◆ Excerpt to read:
================

# wood stabilizer for green timber



## brown down (Mar 2, 2010)

i bought a vacuum chamber and started stabilizing my own dryish blanks, but none were food safe! i found this on my search this morning and is meant for green timber which in my world is huge due to the fact i harvest my own timber and turn my bowls which most due in the green form. most turn to about 1 in thick, this would be great to turn, sand to the finish product and thickness with this product
http://www.sealitgreen.com/sig/index.php
they are sending me some free samples to try out in my chamber as well as just applying it and allowing it to dry thought this may help some of us turners and well any kind of woodworker for that matter


----------



## john lucas (Sep 18, 2007)

Have you looked at the price. I didn't check it out but I think that it's the same product I looked at years ago and it was quite expensive


----------



## brown down (Mar 2, 2010)

john lucas said:


> Have you looked at the price. I didn't check it out but I think that it's the same product I looked at years ago and it was quite expensive


its not cheap around 100$ a gallon but should go a long way for what i intend to use it for!


----------



## Midlandbob (Sep 5, 2011)

Pseudoscientific. They use enough emotionally charged and apparently scientific jargon to convince the naive listener that there is some truth in the claims.
IF IT SEEMS TOO GOOD TO BE TRUE!
Cedar chemicals as well as all the other wood chemicals that inhibit moulds do not totally protect wood from binding and unbinding with water. 
Protecting wood from environmental stressors and stabilising the cellulose from interaction with water are far from the same issue.
PEG - polyethylene glycol does displace and replace the water in wet wood giving it some stability but is expensive and takes a long time for the wood to be immersed in the solution to "stabilise" the wood. There are too many flaws in the presentation.
Check with pro wood restorers at museums to see if there is a major breakthrough in wood technology.


----------



## brown down (Mar 2, 2010)

Midlandbob said:


> Pseudoscientific. They use enough emotionally charged and apparently scientific jargon to convince the naive listener that there is some truth in the claims.
> IF IT SEEMS TOO GOOD TO BE TRUE!
> Cedar chemicals as well as all the other wood chemicals that inhibit moulds do not totally protect wood from binding and unbinding with water.

================

◆ Information shown:

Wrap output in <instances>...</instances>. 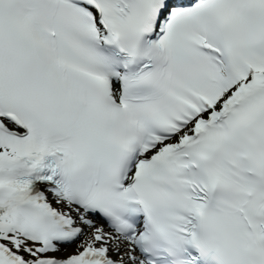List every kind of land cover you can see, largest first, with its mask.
<instances>
[{"label": "snow or ice", "instance_id": "obj_1", "mask_svg": "<svg viewBox=\"0 0 264 264\" xmlns=\"http://www.w3.org/2000/svg\"><path fill=\"white\" fill-rule=\"evenodd\" d=\"M0 264H264V0H0Z\"/></svg>", "mask_w": 264, "mask_h": 264}]
</instances>
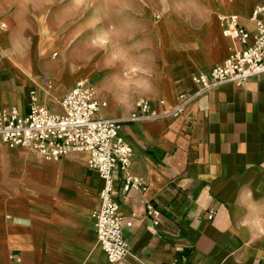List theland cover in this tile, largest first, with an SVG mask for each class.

================

◆ What is required: Can you edit the forum thread on stabilizer for green timber, starting with "i bought a vacuum" and going on through "(Sep 18, 2007)", so that "chamber" becomes "tank" throughout?

◆ Response to this exercise:
i bought a vacuum tank and started stabilizing my own dryish blanks, but none were food safe! i found this on my search this morning and is meant for green timber which in my world is huge due to the fact i harvest my own timber and turn my bowls which most due in the green form. most turn to about 1 in thick, this would be great to turn, sand to the finish product and thickness with this product
http://www.sealitgreen.com/sig/index.php
they are sending me some free samples to try out in my tank as well as just applying it and allowing it to dry thought this may help some of us turners and well any kind of woodworker for that matter


----------



## john lucas (Sep 18, 2007)